The International Atomic Energy Agency (IAEA), has supported the idea of creating an international centre for the development of technology to deal with irradiated graphite, at Russian state nuclear corporation Rosatom’s Pilot Demonstration Centre for Decommissioning of Uranium-Graphite Reactors (PDC UGR) in Seversk (Tomsk region). The centre will be part of the IAEA’s international project for management of irradiated graphite GRAPA (Irradiated Graphite Processing Approaches), which will be implemented over three years.
In 2015, the PDC UGR was involved in decommissioning the EI-2 production uranium-graphite reactor , which operated at the Siberian Chemical Combine from 1958 to 1990 As well as producing plutonium it supplied electricity to the site. EI-2 was the first Russian industrial uranium-graphite reactor to be decommissioned and the project included the development of special technology to deal with the irradiated graphite.
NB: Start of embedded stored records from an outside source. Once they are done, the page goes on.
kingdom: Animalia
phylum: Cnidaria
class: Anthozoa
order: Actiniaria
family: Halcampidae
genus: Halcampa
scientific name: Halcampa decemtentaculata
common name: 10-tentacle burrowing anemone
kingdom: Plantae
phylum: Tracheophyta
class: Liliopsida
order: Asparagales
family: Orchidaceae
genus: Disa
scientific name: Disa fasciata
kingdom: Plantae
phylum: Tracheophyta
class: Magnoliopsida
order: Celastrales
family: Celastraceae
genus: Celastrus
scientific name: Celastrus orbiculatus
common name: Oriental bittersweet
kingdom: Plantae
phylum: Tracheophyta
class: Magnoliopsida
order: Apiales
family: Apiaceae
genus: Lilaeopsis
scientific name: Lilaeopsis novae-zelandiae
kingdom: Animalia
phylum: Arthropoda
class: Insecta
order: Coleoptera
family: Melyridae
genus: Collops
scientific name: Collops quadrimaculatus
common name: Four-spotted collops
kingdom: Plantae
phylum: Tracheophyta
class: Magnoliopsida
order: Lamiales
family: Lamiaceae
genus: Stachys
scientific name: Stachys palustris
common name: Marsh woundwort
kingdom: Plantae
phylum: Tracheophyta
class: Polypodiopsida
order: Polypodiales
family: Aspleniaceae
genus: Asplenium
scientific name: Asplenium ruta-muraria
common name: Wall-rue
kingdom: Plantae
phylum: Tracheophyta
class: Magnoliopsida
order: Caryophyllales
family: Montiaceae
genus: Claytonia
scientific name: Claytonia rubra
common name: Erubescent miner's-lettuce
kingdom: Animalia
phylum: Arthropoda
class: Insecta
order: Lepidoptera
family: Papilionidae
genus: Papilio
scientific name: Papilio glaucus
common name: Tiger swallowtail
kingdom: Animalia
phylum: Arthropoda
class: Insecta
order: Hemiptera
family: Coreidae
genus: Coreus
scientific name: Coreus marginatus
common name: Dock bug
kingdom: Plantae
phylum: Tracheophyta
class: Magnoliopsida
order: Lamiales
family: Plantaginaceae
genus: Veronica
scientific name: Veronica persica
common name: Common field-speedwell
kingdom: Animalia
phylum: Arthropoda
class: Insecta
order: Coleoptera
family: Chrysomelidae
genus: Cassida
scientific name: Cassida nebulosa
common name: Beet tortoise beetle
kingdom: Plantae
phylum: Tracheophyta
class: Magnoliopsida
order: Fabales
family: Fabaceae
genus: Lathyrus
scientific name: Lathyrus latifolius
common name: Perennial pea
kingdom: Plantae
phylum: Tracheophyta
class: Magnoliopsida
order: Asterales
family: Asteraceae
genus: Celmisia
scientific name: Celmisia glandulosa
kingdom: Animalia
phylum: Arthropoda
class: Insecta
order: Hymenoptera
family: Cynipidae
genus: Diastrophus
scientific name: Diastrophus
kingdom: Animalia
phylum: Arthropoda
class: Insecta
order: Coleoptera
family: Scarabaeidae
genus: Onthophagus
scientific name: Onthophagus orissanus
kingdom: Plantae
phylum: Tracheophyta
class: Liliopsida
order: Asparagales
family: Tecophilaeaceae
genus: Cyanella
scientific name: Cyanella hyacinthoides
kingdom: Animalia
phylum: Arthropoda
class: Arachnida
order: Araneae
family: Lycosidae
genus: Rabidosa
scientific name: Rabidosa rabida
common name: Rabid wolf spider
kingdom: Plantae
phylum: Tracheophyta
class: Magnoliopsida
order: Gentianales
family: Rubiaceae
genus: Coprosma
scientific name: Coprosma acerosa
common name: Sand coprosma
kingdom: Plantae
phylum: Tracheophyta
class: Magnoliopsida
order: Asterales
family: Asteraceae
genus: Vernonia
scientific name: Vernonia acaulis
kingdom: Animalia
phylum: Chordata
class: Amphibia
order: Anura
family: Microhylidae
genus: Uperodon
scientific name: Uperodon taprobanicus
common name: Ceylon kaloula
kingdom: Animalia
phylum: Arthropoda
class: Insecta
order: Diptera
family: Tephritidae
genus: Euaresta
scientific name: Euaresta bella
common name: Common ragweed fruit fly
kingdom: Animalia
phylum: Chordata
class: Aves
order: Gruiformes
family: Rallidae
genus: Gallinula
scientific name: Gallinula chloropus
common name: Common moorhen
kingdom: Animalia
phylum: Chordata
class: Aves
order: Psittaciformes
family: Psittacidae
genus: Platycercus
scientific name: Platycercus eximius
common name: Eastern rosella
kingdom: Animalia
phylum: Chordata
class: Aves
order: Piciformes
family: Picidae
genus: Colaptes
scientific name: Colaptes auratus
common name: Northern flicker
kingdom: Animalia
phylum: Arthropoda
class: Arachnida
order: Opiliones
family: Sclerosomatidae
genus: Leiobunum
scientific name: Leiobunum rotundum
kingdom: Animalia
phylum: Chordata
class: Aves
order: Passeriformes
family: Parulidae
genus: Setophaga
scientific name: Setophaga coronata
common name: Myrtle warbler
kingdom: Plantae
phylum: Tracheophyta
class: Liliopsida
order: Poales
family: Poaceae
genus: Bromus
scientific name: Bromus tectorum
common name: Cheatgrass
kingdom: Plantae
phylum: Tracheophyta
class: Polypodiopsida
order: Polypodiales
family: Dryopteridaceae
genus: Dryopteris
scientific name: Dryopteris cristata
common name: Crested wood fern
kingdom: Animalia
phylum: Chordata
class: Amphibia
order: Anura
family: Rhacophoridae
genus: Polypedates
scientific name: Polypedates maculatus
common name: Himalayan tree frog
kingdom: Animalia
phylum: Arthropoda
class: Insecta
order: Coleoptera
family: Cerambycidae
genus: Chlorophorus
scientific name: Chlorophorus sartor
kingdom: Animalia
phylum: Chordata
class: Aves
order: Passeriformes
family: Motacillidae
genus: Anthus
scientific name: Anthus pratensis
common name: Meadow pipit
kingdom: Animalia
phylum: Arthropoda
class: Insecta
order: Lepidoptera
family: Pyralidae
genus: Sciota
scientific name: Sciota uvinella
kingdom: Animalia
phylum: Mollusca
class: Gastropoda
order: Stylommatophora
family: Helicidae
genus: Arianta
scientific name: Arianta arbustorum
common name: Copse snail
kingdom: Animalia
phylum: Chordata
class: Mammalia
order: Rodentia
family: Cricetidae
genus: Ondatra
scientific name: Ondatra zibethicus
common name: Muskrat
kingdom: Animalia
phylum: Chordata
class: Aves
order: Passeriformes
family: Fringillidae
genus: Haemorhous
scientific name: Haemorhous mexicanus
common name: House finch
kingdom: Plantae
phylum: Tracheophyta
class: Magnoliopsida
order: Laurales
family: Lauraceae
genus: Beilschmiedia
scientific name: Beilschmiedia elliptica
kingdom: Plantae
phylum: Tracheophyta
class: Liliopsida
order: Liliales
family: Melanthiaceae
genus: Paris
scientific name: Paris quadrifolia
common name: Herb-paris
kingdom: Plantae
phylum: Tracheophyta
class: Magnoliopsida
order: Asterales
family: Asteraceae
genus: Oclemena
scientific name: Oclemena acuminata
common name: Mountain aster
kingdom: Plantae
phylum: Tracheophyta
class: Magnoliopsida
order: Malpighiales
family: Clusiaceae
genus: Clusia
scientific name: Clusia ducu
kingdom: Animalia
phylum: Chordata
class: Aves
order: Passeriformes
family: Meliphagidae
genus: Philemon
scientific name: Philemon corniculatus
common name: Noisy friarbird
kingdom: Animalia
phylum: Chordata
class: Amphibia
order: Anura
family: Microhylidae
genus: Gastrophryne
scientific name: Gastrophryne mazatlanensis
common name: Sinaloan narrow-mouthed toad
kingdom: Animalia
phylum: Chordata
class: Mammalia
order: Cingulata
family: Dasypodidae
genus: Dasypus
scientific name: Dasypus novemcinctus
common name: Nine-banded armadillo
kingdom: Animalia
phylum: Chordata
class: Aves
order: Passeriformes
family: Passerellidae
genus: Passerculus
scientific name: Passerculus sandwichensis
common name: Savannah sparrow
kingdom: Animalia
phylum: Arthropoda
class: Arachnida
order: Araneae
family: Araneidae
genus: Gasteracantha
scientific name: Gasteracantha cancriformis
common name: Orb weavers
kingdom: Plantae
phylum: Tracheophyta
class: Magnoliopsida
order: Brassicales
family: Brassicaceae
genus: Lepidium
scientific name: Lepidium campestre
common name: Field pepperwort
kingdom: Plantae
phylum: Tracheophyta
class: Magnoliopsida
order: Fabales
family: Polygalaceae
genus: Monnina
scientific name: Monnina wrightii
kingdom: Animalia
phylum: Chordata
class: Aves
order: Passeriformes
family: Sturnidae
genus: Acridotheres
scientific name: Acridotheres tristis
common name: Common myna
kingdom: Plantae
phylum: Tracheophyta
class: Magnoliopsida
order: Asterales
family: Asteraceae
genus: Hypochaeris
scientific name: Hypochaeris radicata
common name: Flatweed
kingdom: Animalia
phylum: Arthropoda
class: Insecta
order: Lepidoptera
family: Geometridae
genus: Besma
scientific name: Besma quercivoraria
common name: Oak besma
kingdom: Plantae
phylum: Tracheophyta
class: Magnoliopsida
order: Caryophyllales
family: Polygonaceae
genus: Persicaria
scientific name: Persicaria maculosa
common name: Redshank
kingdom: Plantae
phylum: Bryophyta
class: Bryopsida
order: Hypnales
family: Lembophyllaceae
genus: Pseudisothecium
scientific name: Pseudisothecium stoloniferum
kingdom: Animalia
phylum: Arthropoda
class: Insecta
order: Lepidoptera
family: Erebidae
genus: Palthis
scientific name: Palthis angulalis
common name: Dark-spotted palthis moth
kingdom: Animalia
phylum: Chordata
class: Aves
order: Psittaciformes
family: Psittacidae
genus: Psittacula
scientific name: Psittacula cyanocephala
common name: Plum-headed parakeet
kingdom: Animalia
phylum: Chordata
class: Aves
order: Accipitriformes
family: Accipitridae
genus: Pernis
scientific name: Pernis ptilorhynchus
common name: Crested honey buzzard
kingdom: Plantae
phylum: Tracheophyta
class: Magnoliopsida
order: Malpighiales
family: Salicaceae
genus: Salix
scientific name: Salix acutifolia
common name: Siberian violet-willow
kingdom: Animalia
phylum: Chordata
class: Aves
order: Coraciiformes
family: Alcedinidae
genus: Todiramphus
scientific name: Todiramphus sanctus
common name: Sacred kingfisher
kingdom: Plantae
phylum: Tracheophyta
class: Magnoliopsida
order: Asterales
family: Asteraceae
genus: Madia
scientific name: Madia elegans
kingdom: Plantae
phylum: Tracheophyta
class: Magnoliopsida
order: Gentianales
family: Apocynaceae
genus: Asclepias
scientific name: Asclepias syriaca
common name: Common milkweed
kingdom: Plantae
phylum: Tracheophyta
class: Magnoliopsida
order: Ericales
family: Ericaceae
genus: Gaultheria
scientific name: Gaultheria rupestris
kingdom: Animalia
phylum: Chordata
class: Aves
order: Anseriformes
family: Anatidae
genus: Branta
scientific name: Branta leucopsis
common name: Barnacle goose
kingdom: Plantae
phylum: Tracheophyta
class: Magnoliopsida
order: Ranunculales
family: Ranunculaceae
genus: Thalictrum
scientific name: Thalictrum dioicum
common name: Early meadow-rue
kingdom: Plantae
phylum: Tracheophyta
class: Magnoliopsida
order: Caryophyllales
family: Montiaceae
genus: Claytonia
The world has accumulated about 250,000t of irradiated graphite (including 60,000t in Russia). "Given the availability of infrastructure (two industrial sites with the closed uranium-graphite nuclear reactors) and a technical base, the IAEA supported the proposal to establish its international centre at the PDC UGR, a company statement said.
Specialists from the PDC UGR took part in developing the GRAPA project at a meeting earlier in February in Vienna. project includes the development of sound technologies for removing graphite from the reactor, its processing, temporary storage and disposal. GRAPA will see the transition from laboratory research to pilot demonstration of technical solutions. The project will involve other countries with treatment experience with graphite waste including the UK, USA, France and Germany.